Defense Ministry documents, later obtained by Drop Site News and Der Stern, show Germany decided what to tell the court in coordination with Israeli officials, under what one ministry letter called a confidentiality arrangement. A German international-law professor called the arrangement a “political scandal.”
The numbers explain why disclosure mattered. Germany told the court its exports had fallen to roughly €1 million a month by March 2024, with 98 percent classified as non-“war weapons.” Through that window, licenses totaled €251.34 million. The running May 2025 total of €485.1 million meant roughly €233.8 million more arrived after Germany told the World Court its restraint was already in place.
The Court relied on that testimony to deny Nicaragua’s request for emergency measures. The same Court had already found, in its July 2024 advisory opinion, that Israel’s occupation of Palestinian territory and its settlement project violate international law — a finding the UN has repeated in some form since 1967. France ran a similar play at the UN Security Council, voting for ceasefires while demanding Hamas’s formal condemnation in the same breath.

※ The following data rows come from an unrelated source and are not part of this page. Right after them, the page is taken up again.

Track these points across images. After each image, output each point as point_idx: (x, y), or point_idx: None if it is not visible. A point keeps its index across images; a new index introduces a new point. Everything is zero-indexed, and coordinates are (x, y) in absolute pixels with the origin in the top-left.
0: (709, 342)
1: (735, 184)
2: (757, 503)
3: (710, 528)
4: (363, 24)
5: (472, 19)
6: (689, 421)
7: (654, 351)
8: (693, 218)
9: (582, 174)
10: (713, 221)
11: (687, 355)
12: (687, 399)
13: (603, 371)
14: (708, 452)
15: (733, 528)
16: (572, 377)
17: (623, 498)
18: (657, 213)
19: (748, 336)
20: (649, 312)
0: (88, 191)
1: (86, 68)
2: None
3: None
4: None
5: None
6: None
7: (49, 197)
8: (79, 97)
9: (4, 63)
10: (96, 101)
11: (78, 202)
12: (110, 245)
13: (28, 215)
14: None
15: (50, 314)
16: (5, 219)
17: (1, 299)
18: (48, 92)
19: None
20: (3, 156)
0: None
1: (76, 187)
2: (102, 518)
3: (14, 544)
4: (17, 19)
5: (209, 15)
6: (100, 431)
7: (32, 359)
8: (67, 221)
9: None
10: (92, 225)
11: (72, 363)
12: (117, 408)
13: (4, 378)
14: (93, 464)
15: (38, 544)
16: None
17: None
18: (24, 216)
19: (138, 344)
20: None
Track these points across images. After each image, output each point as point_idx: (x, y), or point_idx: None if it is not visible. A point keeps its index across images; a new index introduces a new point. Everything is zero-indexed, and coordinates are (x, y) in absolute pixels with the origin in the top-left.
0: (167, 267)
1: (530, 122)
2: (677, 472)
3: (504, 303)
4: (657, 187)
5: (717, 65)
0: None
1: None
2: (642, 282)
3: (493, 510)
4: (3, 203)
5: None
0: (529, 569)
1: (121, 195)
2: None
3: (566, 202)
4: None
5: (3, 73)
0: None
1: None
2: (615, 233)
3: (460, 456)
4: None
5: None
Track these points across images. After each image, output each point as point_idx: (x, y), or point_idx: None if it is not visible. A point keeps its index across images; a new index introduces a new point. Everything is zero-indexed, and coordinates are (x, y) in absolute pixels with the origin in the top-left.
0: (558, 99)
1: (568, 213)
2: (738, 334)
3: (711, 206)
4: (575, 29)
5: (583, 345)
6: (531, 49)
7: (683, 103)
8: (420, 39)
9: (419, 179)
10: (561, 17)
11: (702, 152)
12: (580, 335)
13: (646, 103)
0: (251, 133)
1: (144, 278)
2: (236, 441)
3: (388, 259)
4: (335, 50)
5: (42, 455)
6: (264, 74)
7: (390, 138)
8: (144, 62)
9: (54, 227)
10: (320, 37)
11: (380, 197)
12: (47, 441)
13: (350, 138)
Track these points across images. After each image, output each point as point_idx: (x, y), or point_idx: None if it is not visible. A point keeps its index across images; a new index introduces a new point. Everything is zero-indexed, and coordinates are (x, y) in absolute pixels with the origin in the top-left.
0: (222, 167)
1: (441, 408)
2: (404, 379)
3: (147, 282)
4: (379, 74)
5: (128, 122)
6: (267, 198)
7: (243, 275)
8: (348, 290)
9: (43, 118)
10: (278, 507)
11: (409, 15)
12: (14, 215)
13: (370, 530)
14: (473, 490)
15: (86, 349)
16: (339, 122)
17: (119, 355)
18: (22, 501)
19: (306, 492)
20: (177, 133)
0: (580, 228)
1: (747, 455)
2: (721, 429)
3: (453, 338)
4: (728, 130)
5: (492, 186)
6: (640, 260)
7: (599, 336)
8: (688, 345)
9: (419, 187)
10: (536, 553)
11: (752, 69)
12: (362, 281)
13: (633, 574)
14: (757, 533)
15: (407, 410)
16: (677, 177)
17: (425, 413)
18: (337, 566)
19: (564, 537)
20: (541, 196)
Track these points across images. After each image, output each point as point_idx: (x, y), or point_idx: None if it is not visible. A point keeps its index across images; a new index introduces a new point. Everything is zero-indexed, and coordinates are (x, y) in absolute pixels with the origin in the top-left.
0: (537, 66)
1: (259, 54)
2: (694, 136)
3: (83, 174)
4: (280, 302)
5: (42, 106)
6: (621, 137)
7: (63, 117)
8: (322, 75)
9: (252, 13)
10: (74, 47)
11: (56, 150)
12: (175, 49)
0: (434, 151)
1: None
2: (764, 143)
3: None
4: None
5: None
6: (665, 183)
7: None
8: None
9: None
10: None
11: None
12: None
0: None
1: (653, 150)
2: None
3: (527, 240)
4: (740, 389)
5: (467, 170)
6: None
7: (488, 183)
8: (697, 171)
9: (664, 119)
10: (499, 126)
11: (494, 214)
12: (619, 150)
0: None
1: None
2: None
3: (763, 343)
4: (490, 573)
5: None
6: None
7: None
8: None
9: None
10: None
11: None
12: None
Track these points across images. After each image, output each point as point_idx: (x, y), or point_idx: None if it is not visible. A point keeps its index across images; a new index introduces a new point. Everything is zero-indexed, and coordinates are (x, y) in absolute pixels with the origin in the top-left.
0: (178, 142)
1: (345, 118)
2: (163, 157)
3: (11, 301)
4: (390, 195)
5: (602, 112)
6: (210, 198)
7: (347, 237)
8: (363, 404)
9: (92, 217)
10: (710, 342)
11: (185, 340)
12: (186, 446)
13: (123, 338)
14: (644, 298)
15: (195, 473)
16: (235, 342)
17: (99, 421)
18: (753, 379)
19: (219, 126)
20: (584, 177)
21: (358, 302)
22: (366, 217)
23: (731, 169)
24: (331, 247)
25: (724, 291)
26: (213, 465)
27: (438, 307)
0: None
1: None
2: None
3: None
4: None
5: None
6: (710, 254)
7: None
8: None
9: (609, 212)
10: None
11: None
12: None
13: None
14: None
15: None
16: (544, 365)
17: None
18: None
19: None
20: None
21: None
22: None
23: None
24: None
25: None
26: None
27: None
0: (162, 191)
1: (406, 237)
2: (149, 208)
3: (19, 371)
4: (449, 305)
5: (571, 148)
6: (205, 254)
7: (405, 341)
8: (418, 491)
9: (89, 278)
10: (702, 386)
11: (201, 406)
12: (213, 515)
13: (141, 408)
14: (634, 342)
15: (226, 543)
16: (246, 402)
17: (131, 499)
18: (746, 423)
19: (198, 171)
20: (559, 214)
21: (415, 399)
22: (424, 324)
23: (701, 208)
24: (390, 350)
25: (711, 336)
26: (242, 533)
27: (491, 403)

Numbers Brussels Still Has
None of this required new investigation. The Commission’s own 2025 estimate put the cost of suspended preferential terms at roughly €227 million a year for Israel — a fraction of the €15.9 billion in Israeli goods the EU imports annually, smaller still against €42.6 billion in total trade Brussels has chosen not to use.
The European Council meets on the West Bank question again before July 13. Berlin will be in that room, holding the same veto it held in September, and the same arms-export ledger that contradicted what it told the World Court. The settlements Merz calls “a big mistake” continue construction in the meantime.